Isaac se tenait toujours nu, toujours debout devant son miroir. Il commençait à avoir froid, secoua la tête et se rhabilla. Aussi incroyable que ce fût, il se rendit compte seulement en se rasseyant que c’était bien la première fois qu’Héliä avait vu la tache. Jusque -là, il s’était toujours dérobé à ses yeux, avait travaillé torse nu quand au fond il savait qu’elle n’était pas là, avait aussi conservé son écharpe plus longtemps que de coutume, avait toujours fait cours en col roulé, évidemment.
Il s’était caché des yeux du monde pour se cacher à ceux d’Héliä. La raison de ses agissements lui parut d’abord incertaine, mais il comprit finalement assez vite qu’il s’était refusé le droit à l’échec face à son ancienne élève. Isaac avait lutté si inlassablement pour s’éloigner de là où il venait, que laisser voir la tache eut été laisser transparaitre les faiblesses auxquelles il avait pu se laisser aller avant que de la rencontrer. C’était exposer ce qu’il n’avait pas choisi d’être.
Mais c’était différent, depuis qu’elle l’avait amené au Cimetière, depuis l’histoire du cippe de Joshua. Depuis que, sous les grands discours qu’elle lui avait alors débités, elle cherchait simplement à lui dire qu’il n’avait pas à avoir peur de n’être qu’humain en sa présence.
Le temps des écharpes était terminé.

 

En s’allongeant sur son lit, Isaac repensa à Ossian, et à la dernière fois qu’il l’avait vu, douze ans plus tôt. Guillaux avait appris, presque par hasard, que son père, sur le point de mourir, avait été admis dans une VH, une chambre des Vingt-quatre Heures. C’était dans ces endroits que la plupart des gens de basse-population venaient mourir avec dignité : on vous y offrait un confort légèrement supérieur, le plat de votre choix sous la forme de votre choix, éventuellement votre divertissement préféré – et vous aviez droit à une visite, si quelqu’un se présentait.
Ossian pensait que personne ne viendrait ce soir-là. A ses deux amants, il avait déjà dit au revoir et refusait catégoriquement qu’ils viennent le voir agoniser. Il était vieux désormais – on vivait moins longtemps, en basse-population. Il ne s’était plus refait d’amis. C’est pourquoi il avait eu l’air doublement surpris en voyant Isaac arriver – déjà parce qu’il s’agissait d’Isaac, mais aussi tout simplement parce que quelqu’un était là.
Peut-être aussi l’aspect de son fils l’effraya-t-il un peu.

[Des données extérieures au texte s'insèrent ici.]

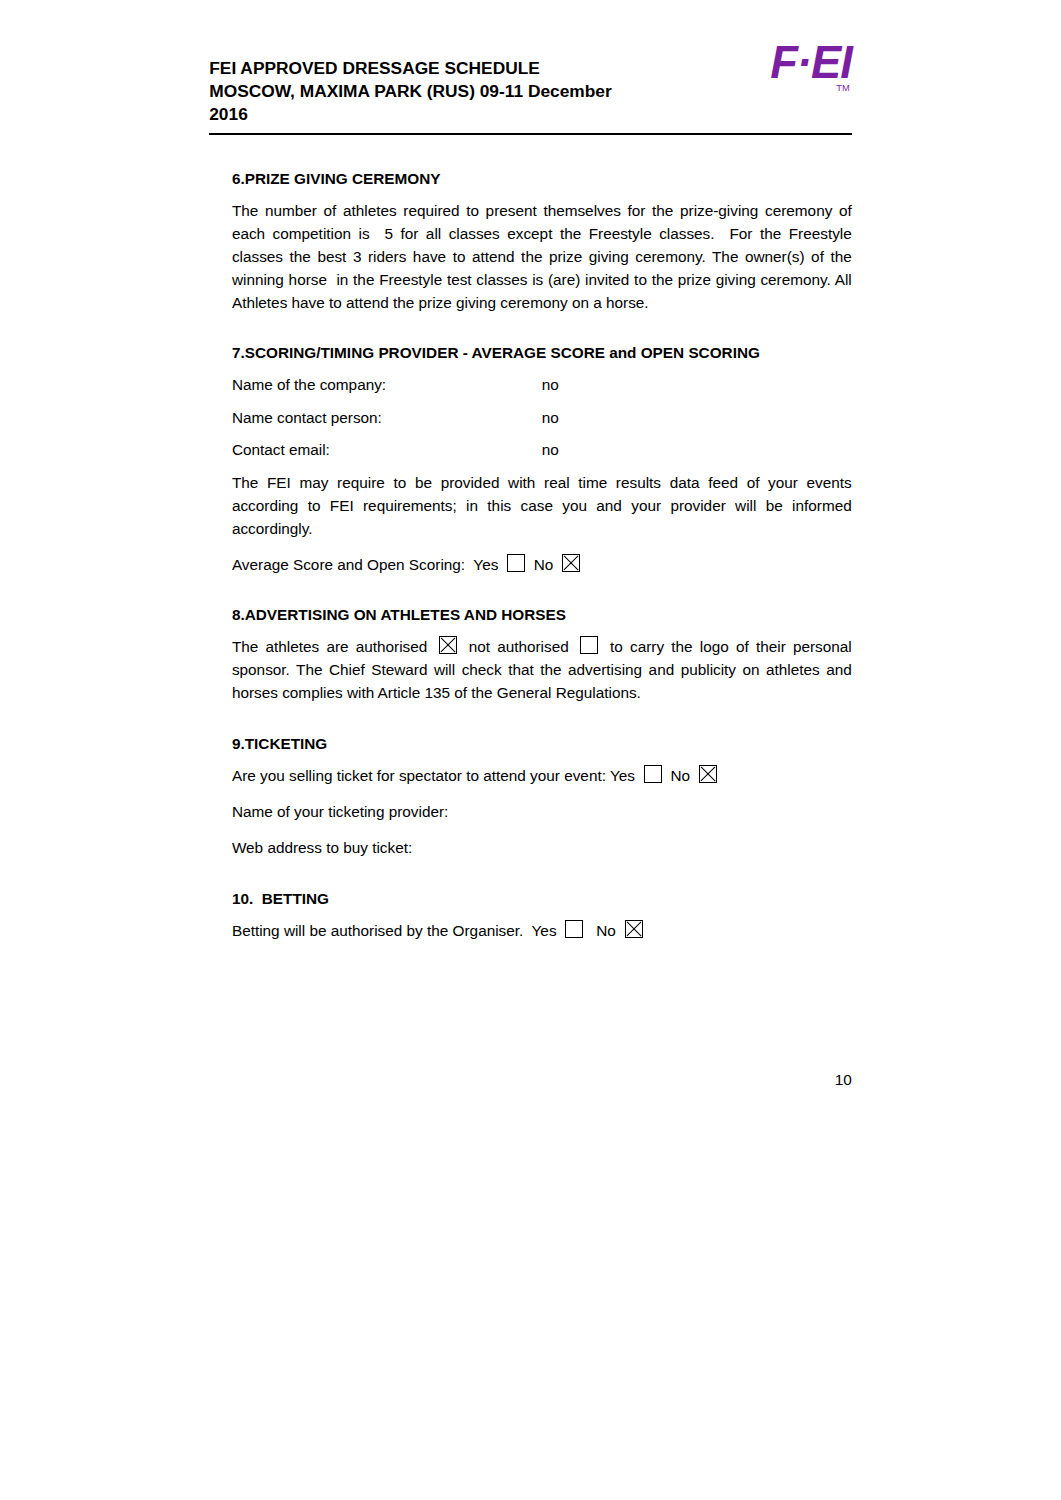F·EI
TM
FEI APPROVED DRESSAGE SCHEDULE
MOSCOW, MAXIMA PARK (RUS) 09-11 December 2016
6.PRIZE GIVING CEREMONY
The number of athletes required to present themselves for the prize-giving ceremony of each competition is 5 for all classes except the Freestyle classes. For the Freestyle classes the best 3 riders have to attend the prize giving ceremony. The owner(s) of the winning horse in the Freestyle test classes is (are) invited to the prize giving ceremony. All Athletes have to attend the prize giving ceremony on a horse.
7.SCORING/TIMING PROVIDER - AVERAGE SCORE and OPEN SCORING
Name of the company:
no
Name contact person:
no
Contact email:
no
The FEI may require to be provided with real time results data feed of your events according to FEI requirements; in this case you and your provider will be informed accordingly.
Average Score and Open Scoring: Yes No
8.ADVERTISING ON ATHLETES AND HORSES
The athletes are authorised not authorised to carry the logo of their personal sponsor. The Chief Steward will check that the advertising and publicity on athletes and horses complies with Article 135 of the General Regulations.
9.TICKETING
Are you selling ticket for spectator to attend your event: Yes No
Name of your ticketing provider:
Web address to buy ticket:
10. BETTING
Betting will be authorised by the Organiser. Yes No
10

Alors Ossian avait fini le récit commencé des années auparavant.
« Je n’étais pas d’accord, je te l’ai déjà dit, hein ? avait-il insisté.
Isaac hochait la tête, ne disait rien.
– Mais tu sais comment ils m’ont convaincu ? C’est stupide… J’ai cédé parce qu’ils m’ont dit qu’on te donnerait mes yeux… Ta mère et ton père adorent mes yeux. J’ai essayé de me rassurer longtemps en me disant que je l’ai fait par amour, par amour de vous trois… Mais je mens, avait-il soudain balbutié, peinant à respirer. Je mens. C’était l’ego. Ce foutu ego. Je n’arrive pas à croire que je vais mourir en pensant que l’Humain est égoïste. Après tout ce que j’ai traversé pour me convaincre du contraire…
Ossian avait pleuré, s’était excusé auprès de son fils et lui avait fait don du coffre de bois qu’Isaac s’arrangerait pour récupérer quelques semaines plus tard.
En souvenir de leurs récits nocturnes, Guillaux avait raconté le songe qu’il avait eu la nuit précédente, et Ossian avait sagement commenté les tergiversations filiales, y reconnaissant parfois les accents de sa propre folie.

Lorsqu’Isaac était parti, il restait à Ossian deux heures, vingt-six minutes et quatorze secondes à vivre.